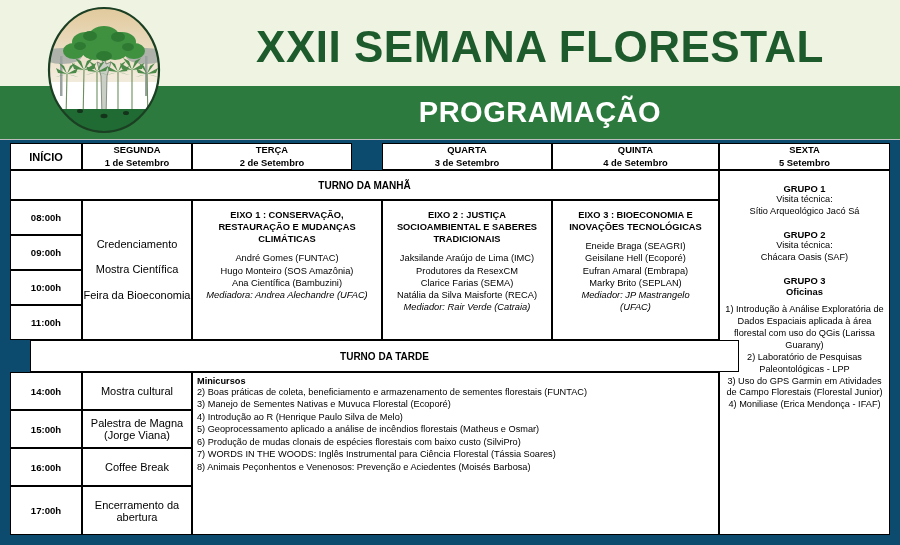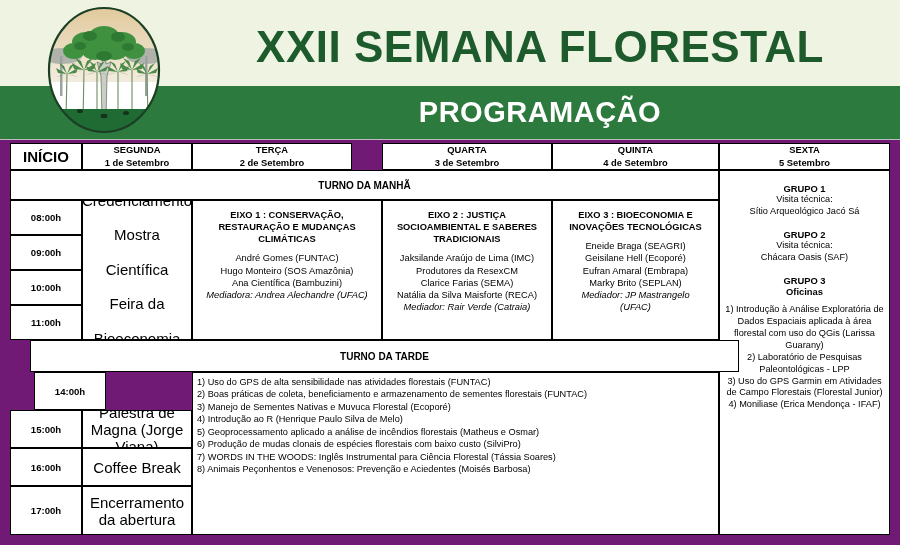"XXII SEMANA FLORESTAL" #page { background: #701a75 -> #0c4a6e }
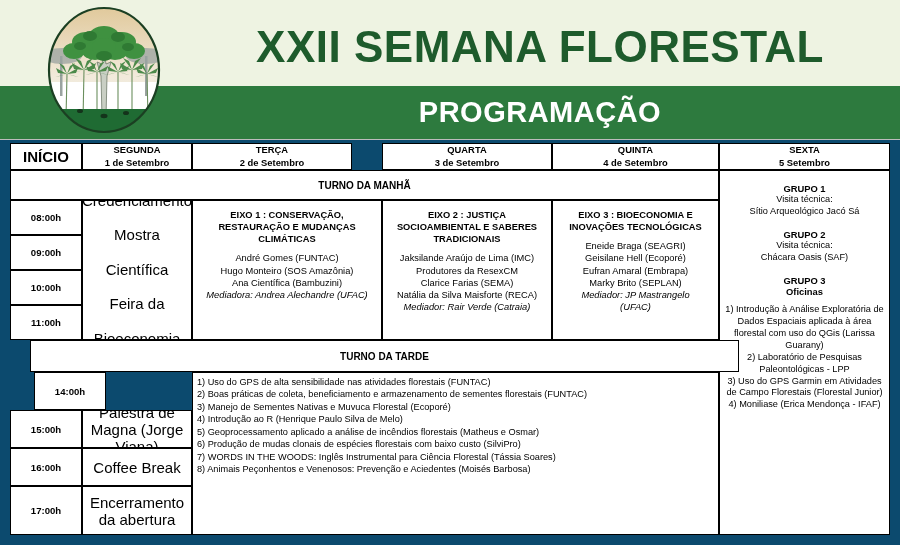"INÍCIO" .t-md { font-size: 15px -> 11px }
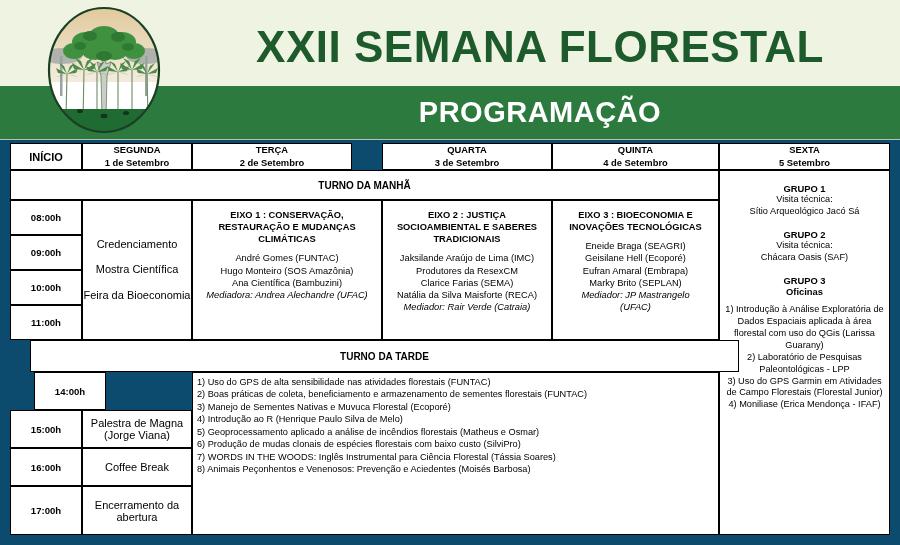"Minicursos" div.mini-head { html: none -> <div>Minicursos</div> }
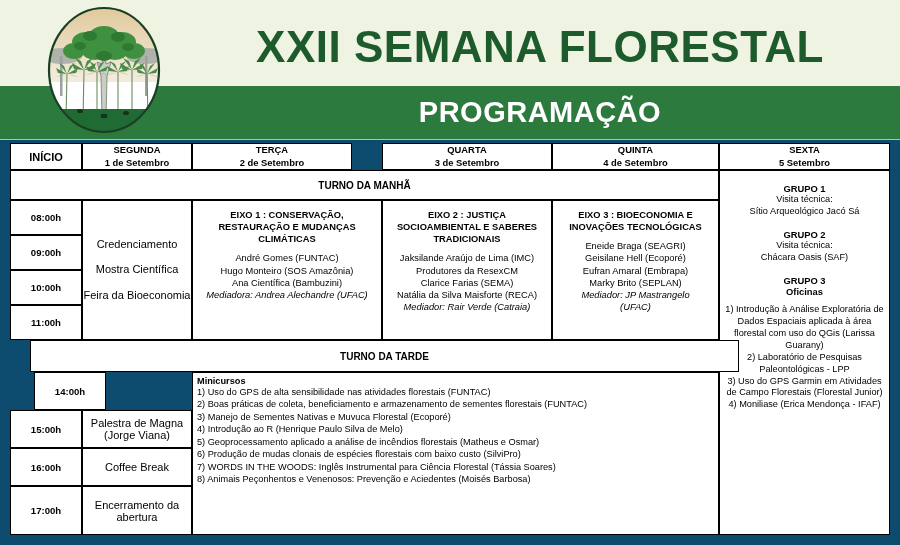"14:00h" div.cell { margin-left: 24px -> none }
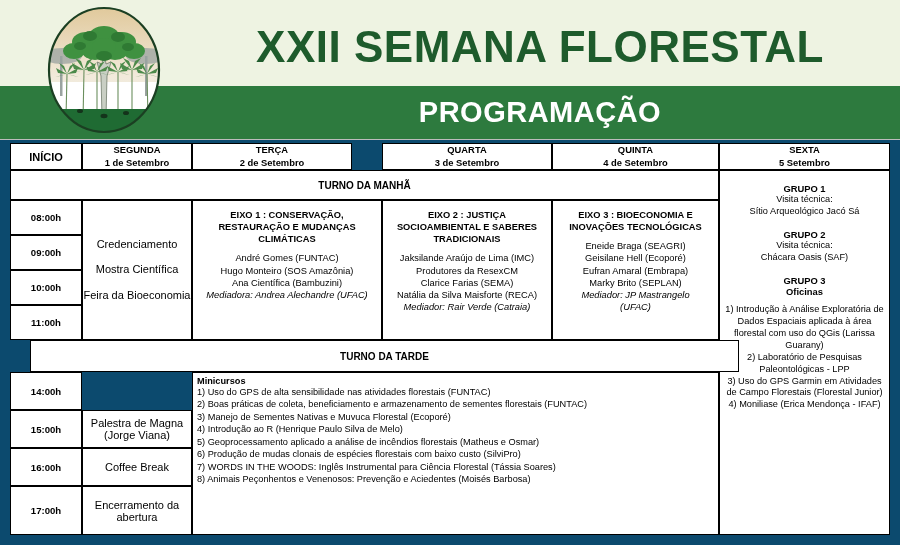"Mostra cultural" div.cell { html: none -> <div>Mostra cultural</div> }
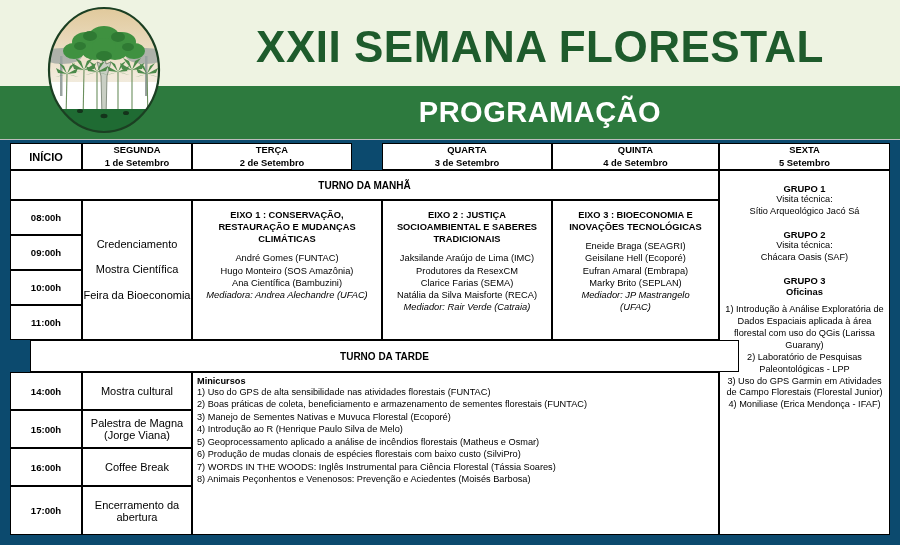"1) Uso do GPS de" div.mini-item { html: <div>1) Uso do GPS de alta sensibilidade nas atividades florestais (FUNTAC)</div> -> none }
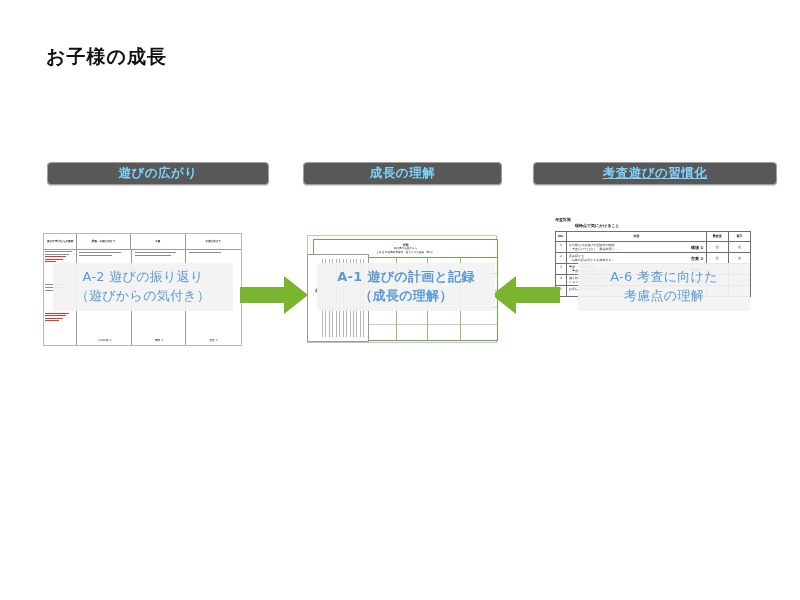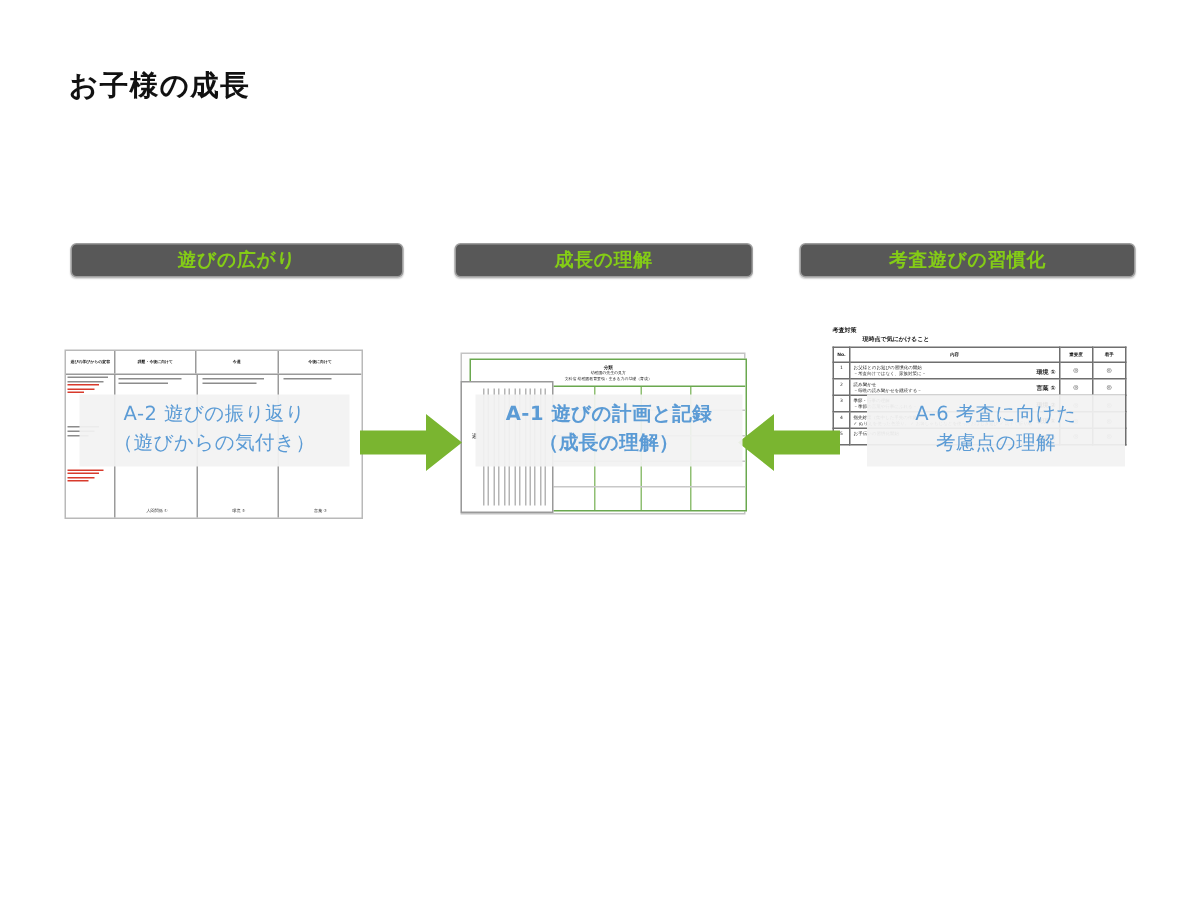"遊びの広がり" .col-header { color: #84cc16 -> #7dd3fc }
══════════════════════════════
### About this task
Transcribe every entry word for word, but omit the pictures.

### Result
"XXII SEMANA FLORESTAL" #page { background: #701a75 -> #0c4a6e }
"INÍCIO" .t-md { font-size: 15px -> 11px }
"Minicursos" div.mini-head { html: none -> <div>Minicursos</div> }
"14:00h" div.cell { margin-left: 24px -> none }
"Mostra cultural" div.cell { html: none -> <div>Mostra cultural</div> }
"1) Uso do GPS de" div.mini-item { html: <div>1) Uso do GPS de alta sensibilidade nas atividades florestais (FUNTAC)</div> -> none }
"遊びの広がり" .col-header { color: #84cc16 -> #7dd3fc }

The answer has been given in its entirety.